那么这个wsgi是从哪来的？让我们来稍微回溯下

handler = self.get_handler(*args, **options)
run(self.addr, int(self.port), handler, ipv6=self.use_ipv6, threading=threading, server_cls=self.server_cls)

    def get_handler(self, *args, **options):
        """
        Return the static files serving handler wrapping the default handler,
        if static files should be served. Otherwise return the default handler.
        """
        # 调用父类，然后将其封装
        handler = super().get_handler(*args, **options)
        use_static_handler = options['use_static_handler']
        insecure_serving = options['insecure_serving']
        if use_static_handler and (settings.DEBUG or insecure_serving):
            return StaticFilesHandler(handler)
        return handler

    def get_handler(self, *args, **options):
        """Return the default WSGI handler for the runner."""
        return get_internal_wsgi_application()

def get_internal_wsgi_application():
    """
    Load and return the WSGI application as configured by the user in
    ``settings.WSGI_APPLICATION``. With the default ``startproject`` layout,
    this will be the ``application`` object in ``projectname/wsgi.py``.

    This function, and the ``WSGI_APPLICATION`` setting itself, are only useful
    for Django's internal server (runserver); external WSGI servers should just
    be configured to point to the correct application object directly.

    If settings.WSGI_APPLICATION is not set (is ``None``), return
    whatever ``django.core.wsgi.get_wsgi_application`` returns.
    """
    from django.conf import settings
    app_path = getattr(settings, 'WSGI_APPLICATION')
    if app_path is None:
        return get_wsgi_application()

    try:
        return import_string(app_path)
    except ImportError as err:
        raise ImproperlyConfigured(
            "WSGI application '%s' could not be loaded; "
            "Error importing module." % app_path
        ) from err

这个settings是一个对象，在之前的操作中已经从settings.py配置文件中获得了自身的属性。所以我们只需要去settings.py配置文件中寻找。

配置文件

项目目录

这个app，就是我们在生成项目时，的wsgi.py文件。

import os

from django.core.wsgi import get_wsgi_application

os.environ.setdefault('DJANGO_SETTINGS_MODULE', 'djangoDemo.settings')

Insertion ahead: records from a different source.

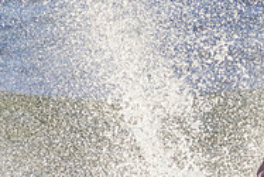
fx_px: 19991
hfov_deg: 0.8
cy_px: 231
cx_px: 263
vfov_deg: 0.5
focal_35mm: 2724
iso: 900
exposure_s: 1/2000
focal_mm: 800
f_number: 11
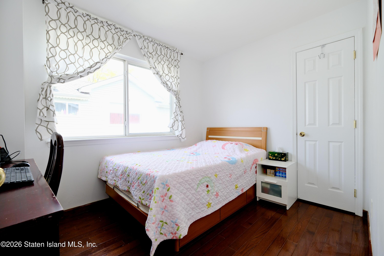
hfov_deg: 100.4
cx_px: 192
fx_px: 160
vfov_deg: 77.3
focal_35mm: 15
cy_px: 128
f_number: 4.5
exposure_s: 1/85
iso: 320
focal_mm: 10
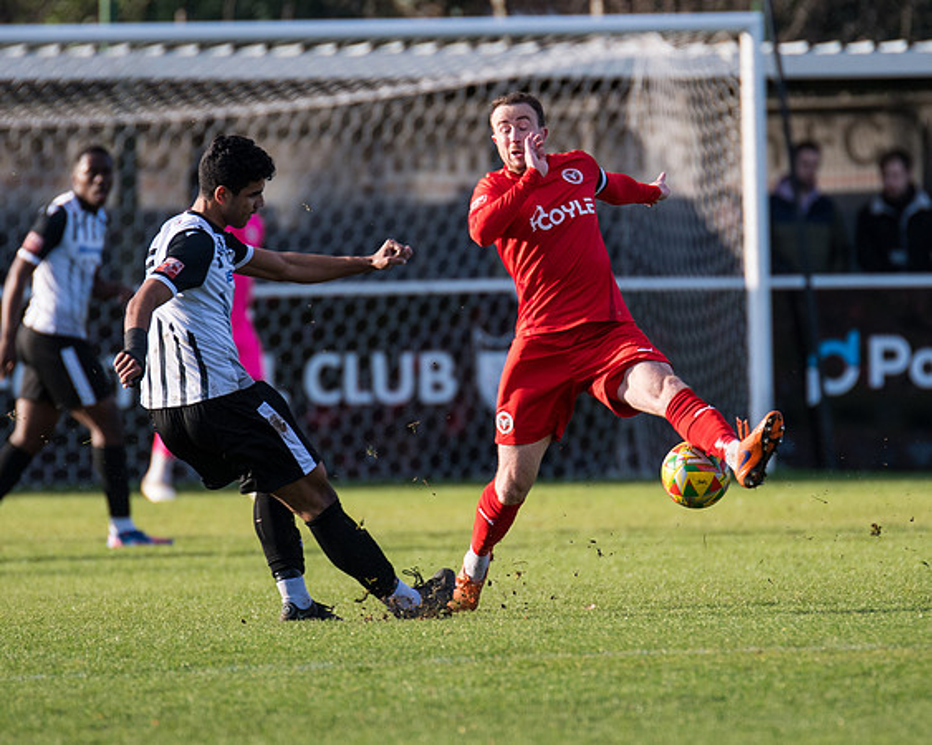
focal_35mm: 715
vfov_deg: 2.2
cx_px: 550
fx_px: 19713
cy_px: 413
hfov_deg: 2.7
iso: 500
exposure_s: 1/1600
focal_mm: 380
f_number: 4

application = get_wsgi_application()

我们来寻找这个get_wsgi_application()。

import django
from django.core.handlers.wsgi import WSGIHandler

def get_wsgi_application():
    """
    The public interface to Django's WSGI support. Return a WSGI callable.

    Avoids making django.core.handlers.WSGIHandler a public API, in case the
    internal WSGI implementation changes or moves in the future.
    """
    django.setup(set_prefix=False)
    return WSGIHandler()

它会再次调用setup()，重要的是，返回一个WSGIHandler类的实例。

class WSGIHandler(base.BaseHandler):
    request_class = WSGIRequest

    def __init__(self, *args, **kwargs):
        super().__init__(*args, **kwargs)
        self.load_middleware()

    def __call__(self, environ, start_response):
        set_script_prefix(get_script_name(environ))
        signals.request_started.send(sender=self.__class__, environ=environ)
        request = self.request_class(environ)
        response = self.get_response(request)

        response._handler_class = self.__class__

        status = '%d %s' % (response.status_code, response.reason_phrase)
        response_headers = [
            *response.items(),
            *(('Set-Cookie', c.output(header='')) for c in response.cookies.values()),
        ]
        start_response(status, response_headers)
        if getattr(response, 'file_to_stream', None) is not None and environ.get('wsgi.file_wrapper'):
            response = environ['wsgi.file_wrapper'](response.file_to_stream)
        return response

这就是wsgiapp本身。

注意

from django.conf import settings

......
class WSGIHandler(base.BaseHandler):

  ......

  def __init__(self, *args, **kwargs):
        super().__init__(*args, **kwargs)
        self.load_middleware()

load_middleware()为构建中间件堆栈，这也是wsgiapp获取setting信息的唯一途径。导入settings.py，生成中间件堆栈。
如果看过我之前那篇fastapi源码的，应该对中间件堆栈不陌生。
app入口→中间件堆栈→路由→路由节点→endpoint
所以，wsgiapp就此构建完毕，服务器传入请求至app入口，即可经过中间件到达路由进行分发。